In this contribution we introduced the concept of vectorial integer bootstrapping (VIB) as a generalization of the popular, but scalar, integer bootstrapping. As with integer bootstrapping, VIB-estimation is characterized by two alternating operations that are sequentially applied, conditioning and integer mapping. It is due to the vectorial formulation of these two principles, that the VIB-concept creates such flexibility in designing one’s integer estimators. Many new integer estimators can be formulated, in particular when balancing computational simplicity against success rate performance.

We presented the probabilistic properties of the VIB-estimators, with a special emphasis on their probability of correct integer estimation and the formulation of easy-to-compute lower bounds and upper bounds of their success rates. We provided a new ordering in the success rate performance of various different VIB-estimators, together with corresponding numerical illustrations.

In order to enhance the success rate performance of VIB-estimation, considerations about the chosen ambiguity parametrization and their ordering are important.

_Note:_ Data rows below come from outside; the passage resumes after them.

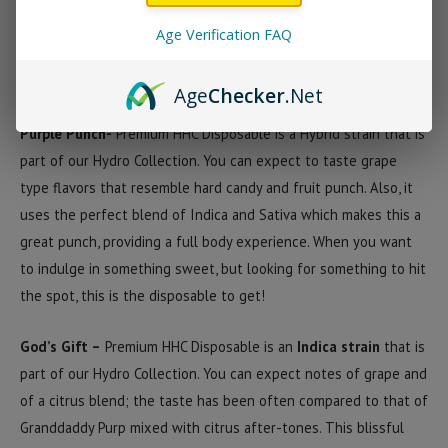
HHC Premium Disposable Strains
Age Verification FAQ
Purple Punch
God’s Gift
Age
Checker
.Net
Purple Punch-
Premium HHC Disposable is a Hybrid strain that is
part of our Hydro Collection. You can expect to taste grape
type flavors that resemble hard candy and fruit punch. Also, it
uses the perfect blend of Indica and Sativa which makes this a
great punch, providing a full body experience. When you want
to indulge in something sweet, but looking for something to hit
the spot, this is the disposable to get!
God’s Gift –
Premium HHC Disposable is an
Indica strain
that is
part of our Hydro Collection. You can expect notes of grape and
of a citrus blend; the taste has been often compared to that of
Granddaddy Purp mixed with citrus after-tones. This blissful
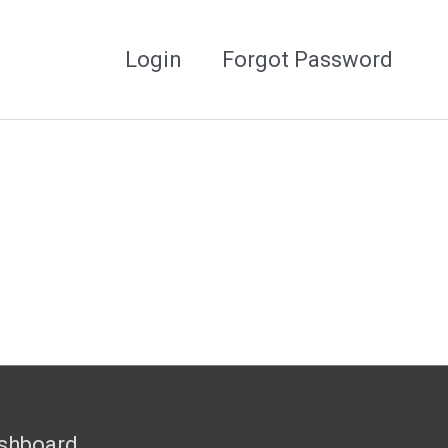
Login
Forgot Password
shboard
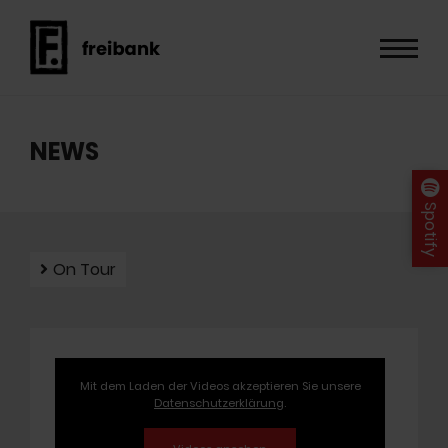
NEWS
Spotify
On Tour
Mit dem Laden der Videos akzeptieren Sie unsere
Datenschutzerklärung
.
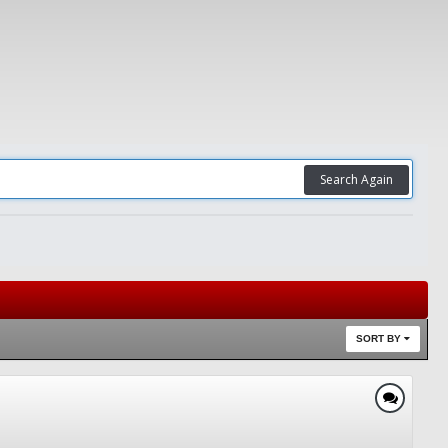
Search Again
SORT BY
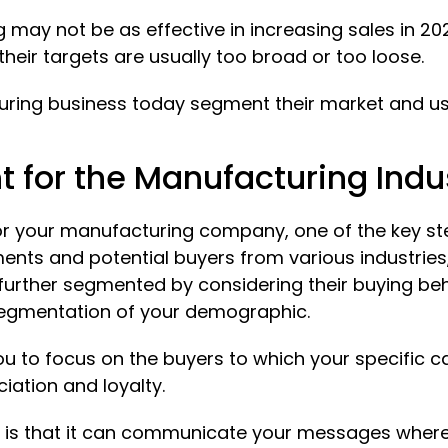
g may not be as effective in increasing sales in 2
their targets are usually too broad or too loose.
ring business today segment their market and use
for the Manufacturing Indus
r your manufacturing company, one of the key ste
ents and potential buyers from various industries
further segmented by considering their buying beh
 segmentation of your demographic.
you to focus on the buyers to which your specific c
iation and loyalty.
 is that it can communicate your messages whereve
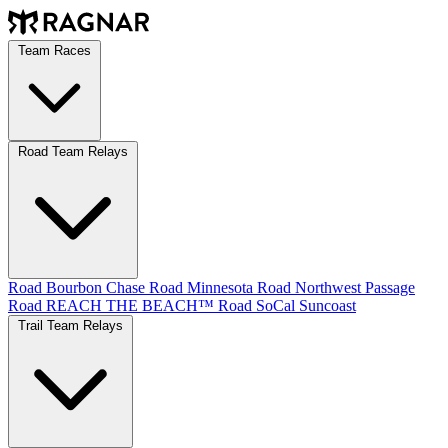
Team Races
Road Team Relays
Road Bourbon Chase
Road Minnesota
Road Northwest Passage
Road REACH THE BEACH™
Road SoCal
Suncoast
Trail Team Relays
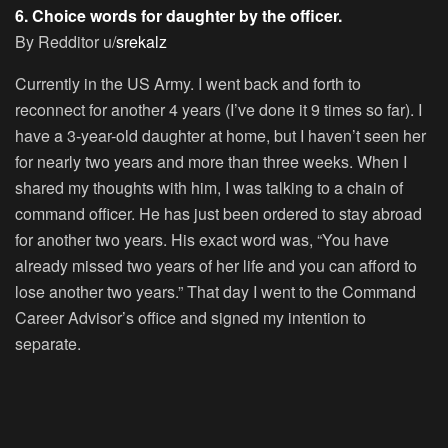
6. Choice words for daughter by the officer.
By Redditor u/
srekalz
Currently in the US Army. I went back and forth to
reconnect for another 4 years (I’ve done it 9 times so far). I
have a 3-year-old daughter at home, but I haven’t seen her
for nearly two years and more than three weeks. When I
shared my thoughts with him, I was talking to a chain of
command officer. He has just been ordered to stay abroad
for another two years. His exact word was, “You have
already missed two years of her life and you can afford to
lose another two years.” That day I went to the Command
Career Advisor’s office and signed my intention to
separate.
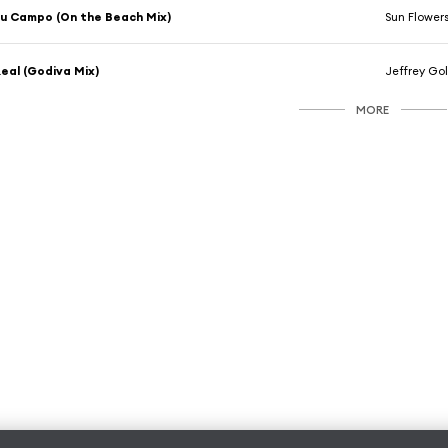
u Campo (On the Beach Mix)
Sun Flower
eal (Godiva Mix)
Jeffrey Go
MORE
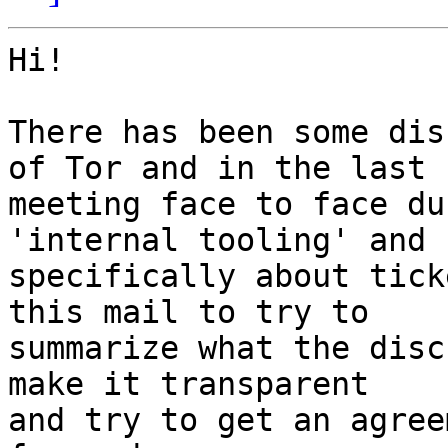
Hi!

There has been some dis
of Tor and in the last

meeting face to face du
'internal tooling' and

specifically about tick
this mail to try to

summarize what the disc
make it transparent

and try to get an agree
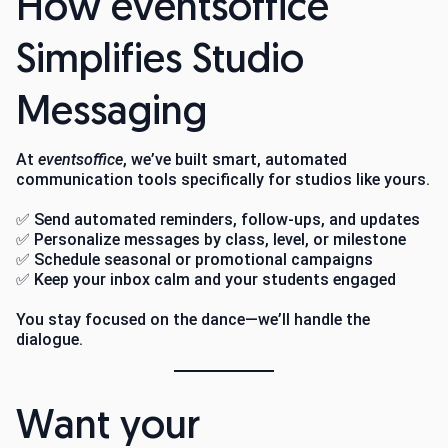
How eventsoffice
Simplifies Studio
Messaging
At
eventsoffice
, we’ve built smart, automated
communication tools specifically for studios like yours.
✅ Send automated reminders, follow-ups, and updates
✅ Personalize messages by class, level, or milestone
✅ Schedule seasonal or promotional campaigns
✅ Keep your inbox calm and your students engaged
You stay focused on the dance—we’ll handle the
dialogue.
Want your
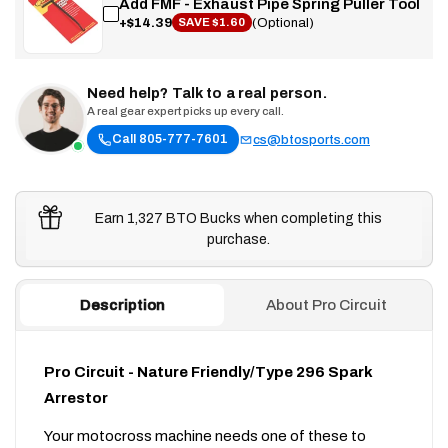
Add FMF - Exhaust Pipe Spring Puller Tool
+$14.39
(Optional)
SAVE $1.60
Need help? Talk to a real person.
A real gear expert picks up every call.
Call 805-777-7601
cs@btosports.com
Earn 1,327 BTO Bucks when completing this
purchase.
Description
About Pro Circuit
Pro Circuit - Nature Friendly/Type 296 Spark
Arrestor
Your motocross machine needs one of these to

The general guide hereby is to aim forming blocks having the most precise ambiguities, followed by blocks that have the most precision gain from the conditioning. Although such can be achieved through the construction of the full-dimensional decorrelating Z-transformation, it was shown by means of analytical examples that in many GNSS applications such can be significantly aided through the a-priori construction of proper ambiguity re-parametrizations.

We also discussed further considerations when implementing VIB. As it is aimed at reducing the computational complexities of integer estimation, we described how at several of its computational steps a good use can be made of the, often readily available, Cholesky-decomposition of the system of normal equations. This not only concerns the computation of the ambiguity vc-matrix, but also of the float solution itself. Finally, we indicated that the flexible VIB-concept lends itself to further extensions, in particular in combination with estimators from the IA- and IE-class.